En el último libro de Alice Munro, “Mi vida querida”,
publicado por la editorial Lumen en invierno de este mismo año, está la esencia
de toda una andadura vital, iniciada en 1931 en un pueblo de Ontario, Wingham, y
de toda una andadura literaria, iniciada con el libro de cuentos “Dance of the
Happy Shades” (1968). En él se fraguan sus recuerdos autobiográficos de modo
directo, con el estilo característico que la ha emparentado con Raymond Carver,
ese otro cuentista de realismo seco, duro, áspero; de hecho, como dice ella
misma en el prólogo: «Las cuatro últimas piezas de este libro no son
exactamente cuentos. Forman una unidad distinta, que es autobiográfica de
sentimiento, aunque a veces no llegue a serlo del todo. Creo que es lo primero
y lo último –y lo más íntimo– de cuanto tengo que decir sobre mi propia vida».
Una vida
presidida por la elaboración de relatos que pronto destacaron en el panorama
literario canadiense.

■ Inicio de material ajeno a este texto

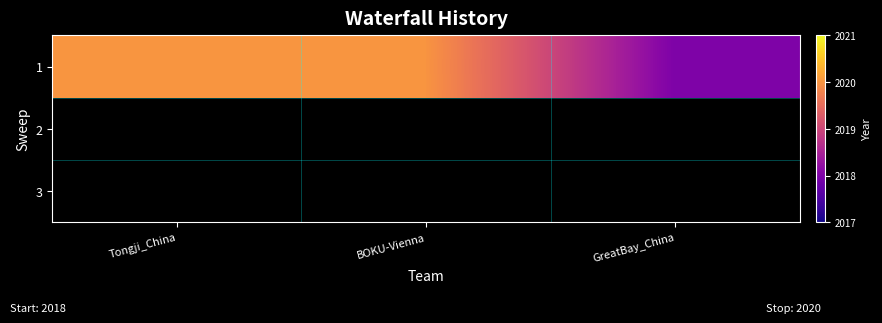

Which category has the lowest value across all series?

GreatBay_China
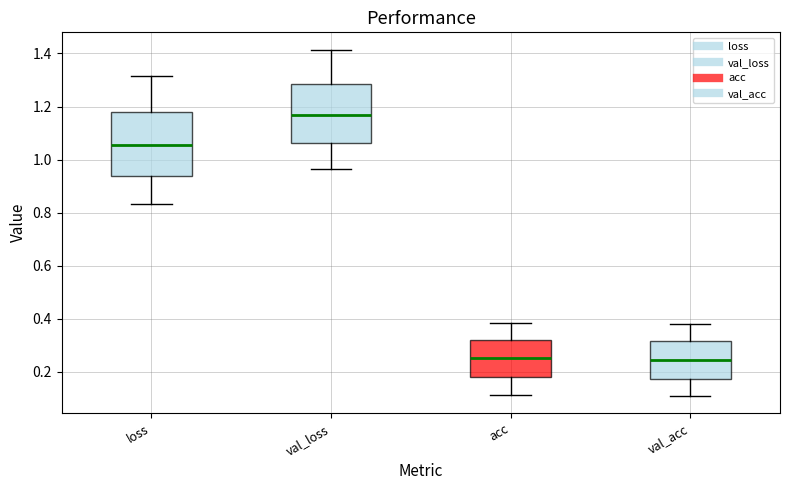

Which box's median line is the highest?

val_loss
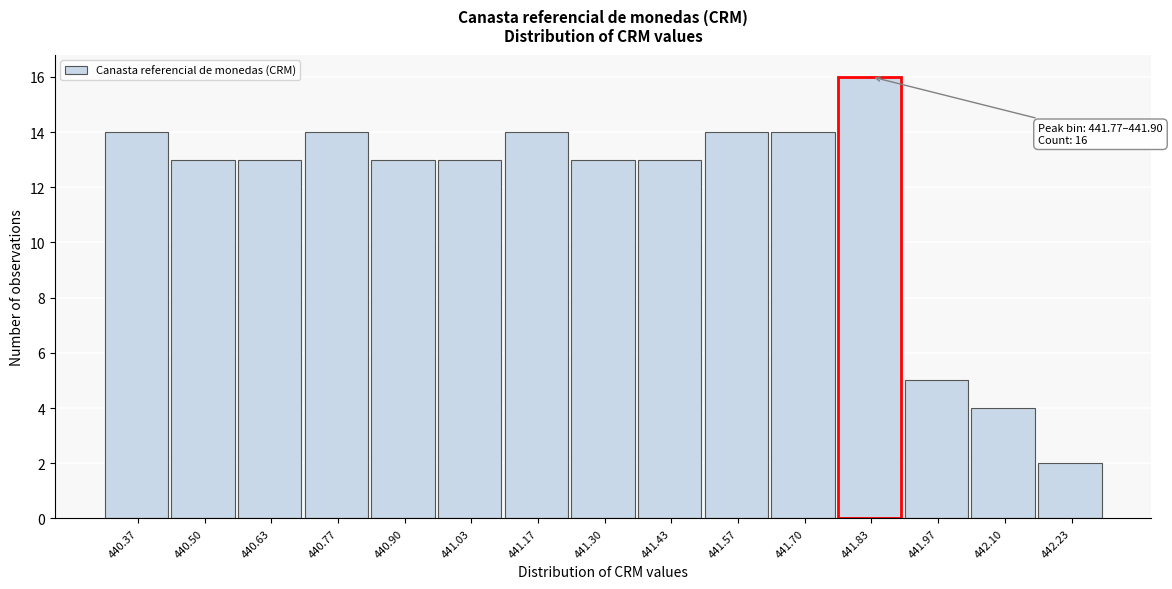

Over which range of the x-axis is the bar tallest?

441.76 to 441.90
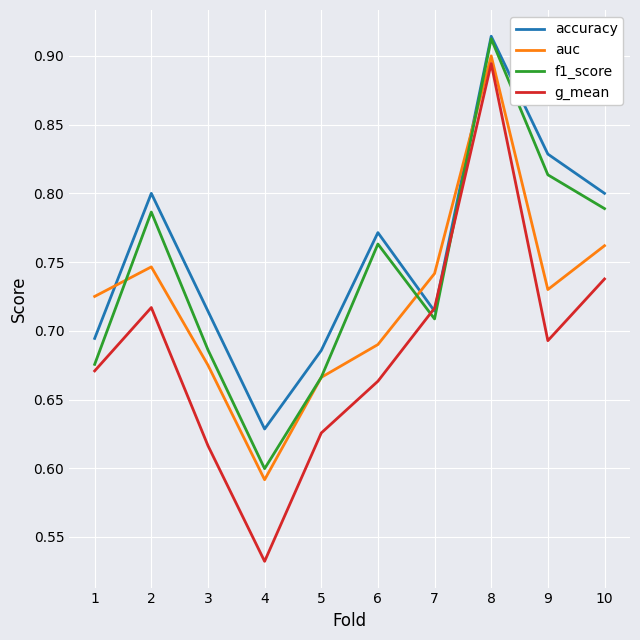

List the series in order of their overall mean, lowest first.

g_mean, auc, f1_score, accuracy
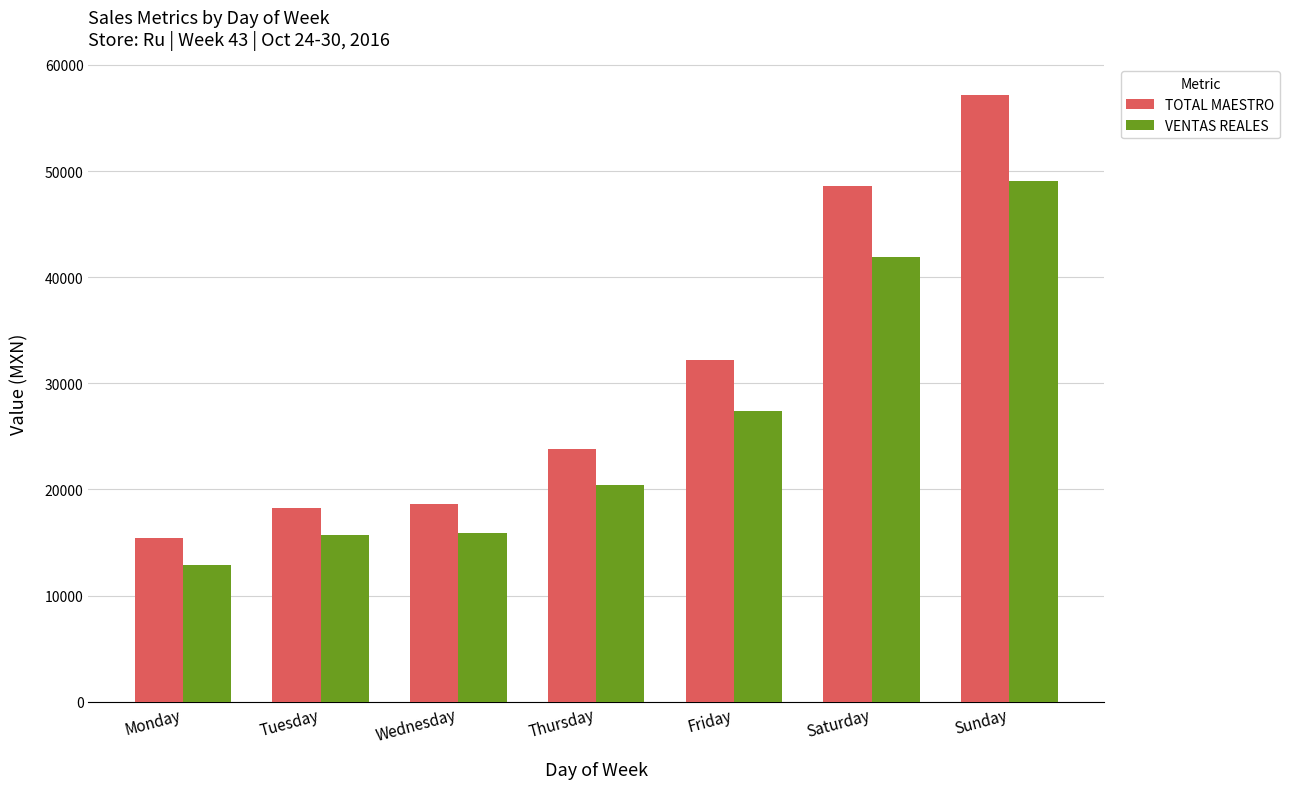

Does the chart contain any negative values?

No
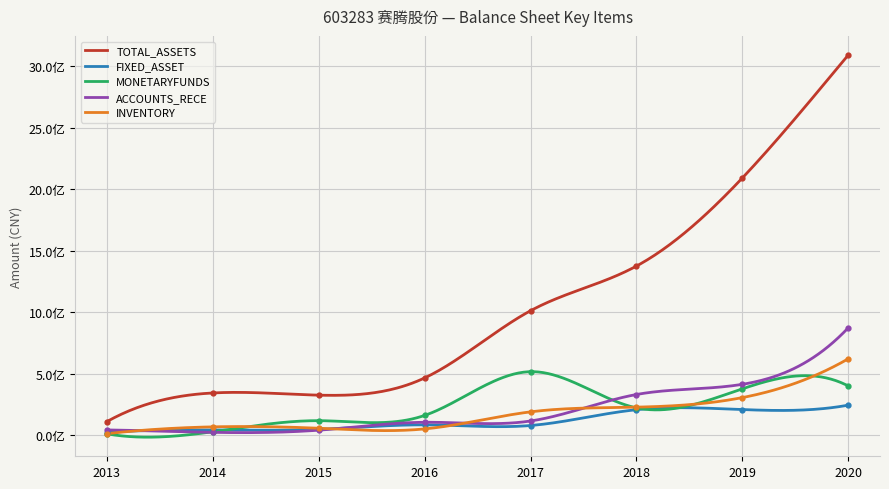

The ACCOUNTS_RECE series shows 412420104.4 at 2019. True or false?

True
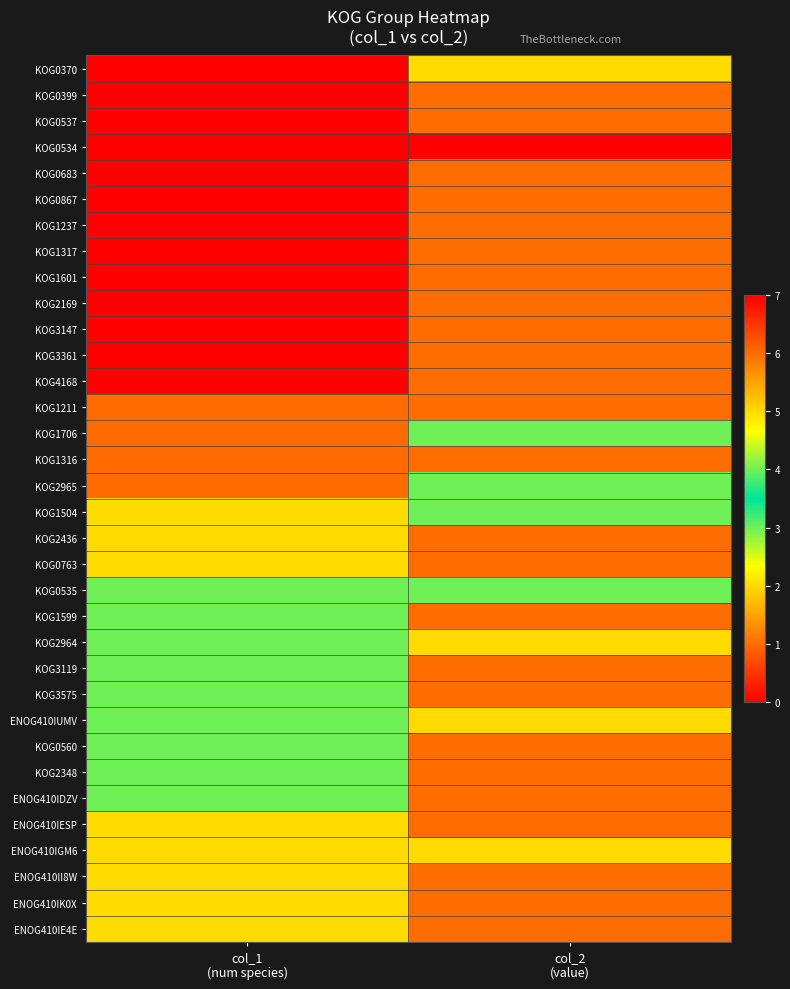

At which category does the chart reach its minimum across all series?

col_2
(value)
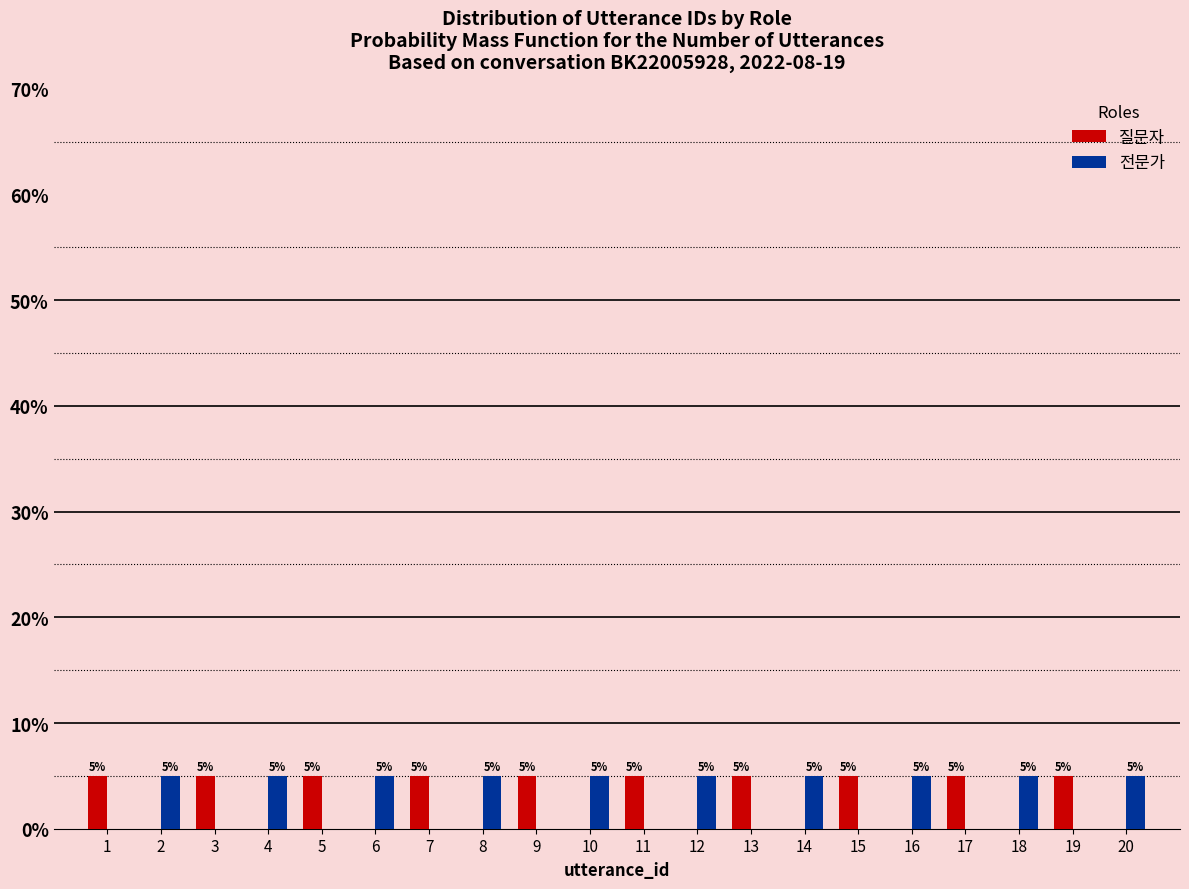

Reading right to left, list all the values displayed in this chart.

질문자: 20=0	19=5	18=0	17=5	16=0	15=5	14=0	13=5	12=0	11=5	10=0	9=5	8=0	7=5	6=0	5=5	4=0	3=5	2=0	1=5
전문가: 20=5	19=0	18=5	17=0	16=5	15=0	14=5	13=0	12=5	11=0	10=5	9=0	8=5	7=0	6=5	5=0	4=5	3=0	2=5	1=0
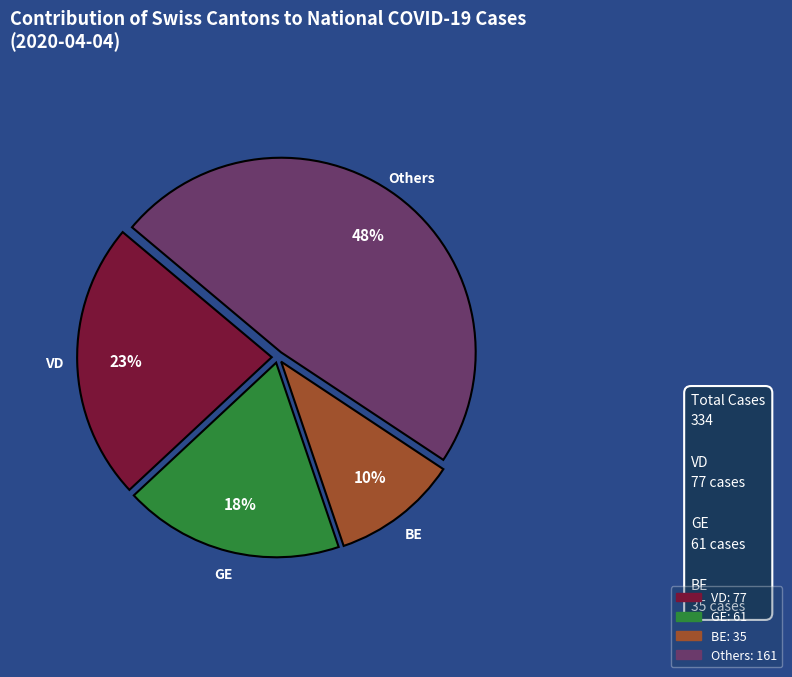

To the nearest percent, what is the difference between the largest and smallest slice percentages?

38%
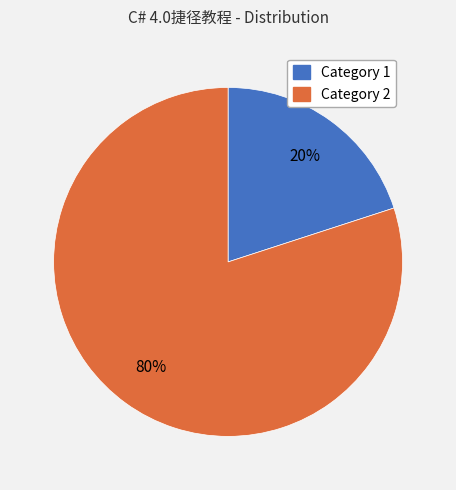

To the nearest percent, what is the difference between the largest and smallest slice percentages?

60%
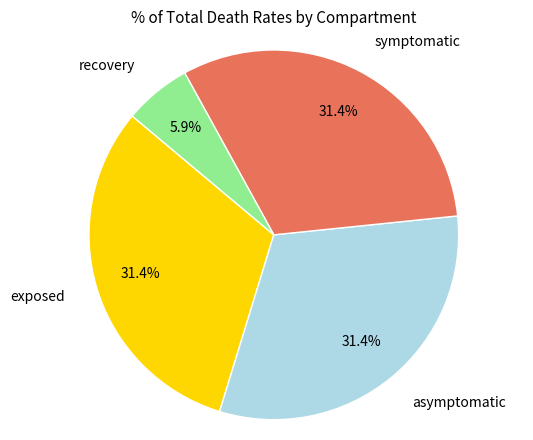

Is there any slice that represents more than half of the pie?

No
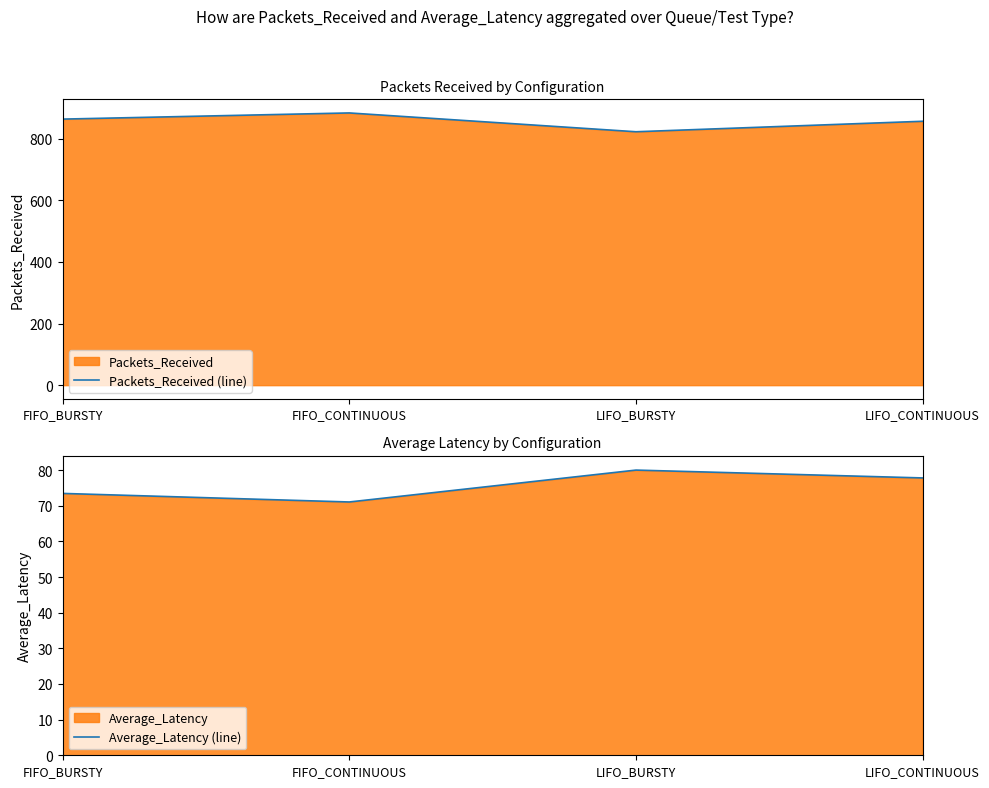

What is the difference between the Average_Latency (line) values at LIFO_BURSTY and FIFO_BURSTY?

6.5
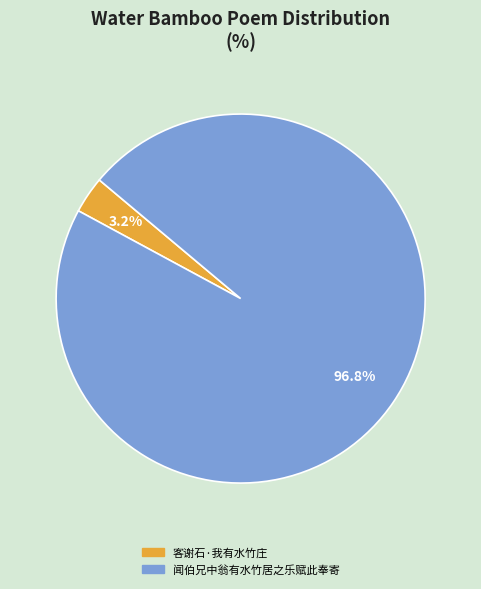

Combined, do 闻伯兄中翁有水竹居之乐赋此奉寄 and 客谢石·我有水竹庄 account for over 50%?

Yes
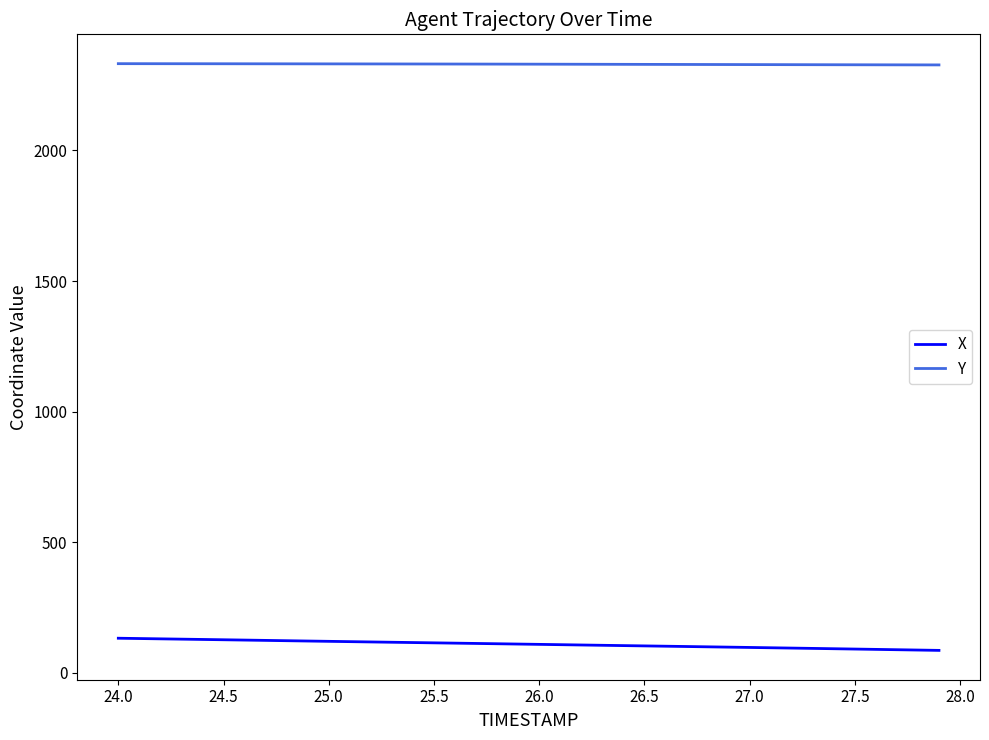

List the series in order of their peak value, highest first.

Y, X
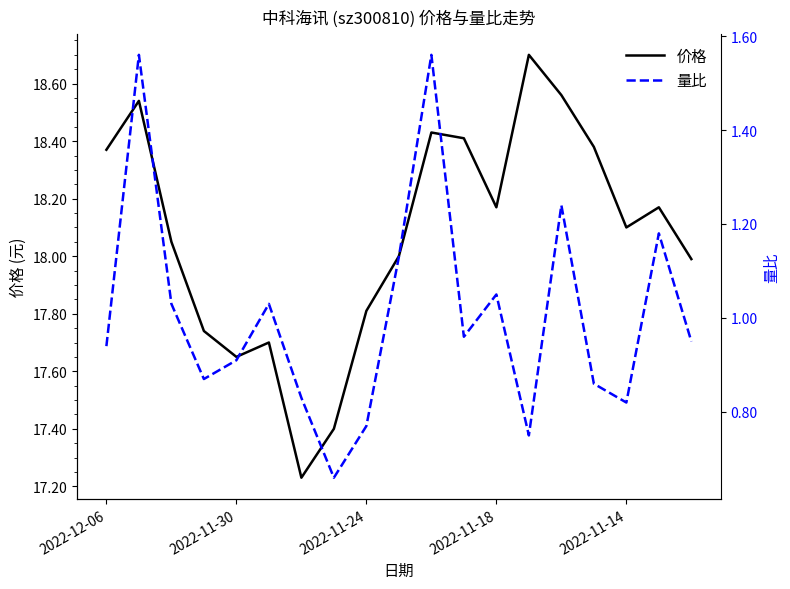

True or false: 价格 and 量比 intersect in this chart.

False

En 1961, Munro aparecía en la portada de una revista en
la que se destacaba su doble faceta de ama de casa y… escritora. Estaba en el
ecuador de lo que sería su primer matrimonio, en Vancouver, pronto tendría a su
tercera hija, su traslado a Victoria para regentar una librería con su marido
no se iba a hacer esperar. Elementos domésticos, personales, que en el caso de
Munro son fundamentales para captar en su dimensión una narrativa que se ancla
en las pequeñeces de la convivencia y cuyas protagonistas, sin embargo,
esconden sueños de liberación, de huir de la burbuja de hembra que cuida de su
camada y espera obediente al esposo a que vuelva del trabajo, incluso mediante
el adulterio. «Felices sombras», se decía en un juego de contrarios en aquel su
primer libro, «Escapada», se tituló el que RBA publicó en 2004, y qué decir de
este otro: «Odio, amistad, noviazgo, amor, matrimonio», en 2001. Formas de
relacionarse y formas de distanciarse alrededor de los sentimientos más
comunes.
No en vano siempre se la ha tildado de la Chéjov canadiense
por su dominio de los espacios cortos, domésticos en el exterior y anímicos en
el interior. Claro está, en versión femenina, dado que es fácil relacionar esa
vida gris de los inicios, en la Munro que aprovechaba las siestas de sus hijas
para sentarse a escribir –muchas veces con la mente puesta en sus orígenes, en
el seno de una estricta familia presbiteriana, lo cual enfatizó mucho después,
en «La vista desde Castle Rock» (2006), en que hablaba de sus antepasados
escoceses que emigraron al Canadá–, con la Virginia Woolf que expresó la
necesidad de tener «un cuarto propio» en un tiempo en que esa pieza de la casa
a utilizar como despacho estaba reservado a los hombres (ella usaría el cuarto
de la plancha). Otro título sintomático de lo que sacamos a colación con este
comentario feminista: la novela «Las vidas de las mujeres» (1971), pues la
indagación de tal cosa es lo que más destaca en toda su trayectoria, muy
significativamente más de cuarenta años después en «Mi vida querida», donde
desde aquel plural llega a su singularidad una vez reconocido que el mayor
tramo de la existencia ya ha pasado por delante, poco después de los cuentos
que configuraron una de sus obras más celebradas, «Demasiada felicidad» (2009);
un volumen que ofrecía cuentos en los que el sufrimiento de la mujer volvía a
ser el epicentro: una mujer cuyo marido, en la cárcel, había matado a sus
hijos; una madre que volvía a ver al hijo que creía perdido para siempre, por
ejemplo.
La biografía privada de las mujeres de su generación
converge en la suya propia: la del ama de casa y escritora que se asomó a la
escena pública hace cuatro décadas; «Una doble vida», por decirlo con el título
de la biografía que de ella hiciera Catherine Sheldrick; una «Vida de madre e
hijas. Creciendo con Alice Munro», por decirlo con el título del libro de su hija
Sheila. En «Mi vida querida», Munro se recrea a ella misma en uno de los
cuentos sin pudor: una mujer en el hogar que, oprimida por esa cotidianidad
rutinaria y previsible, responde a la llamada de la creatividad literaria y, a
la vez, responde al acertijo de su pasado: la granja familiar, sus padres, el
colegio, la juventud. Y entonces todo lo comprende, y al cabo deja de fabular
para decir, sin tapujos: «Esto no es un cuento, tan solo es vida».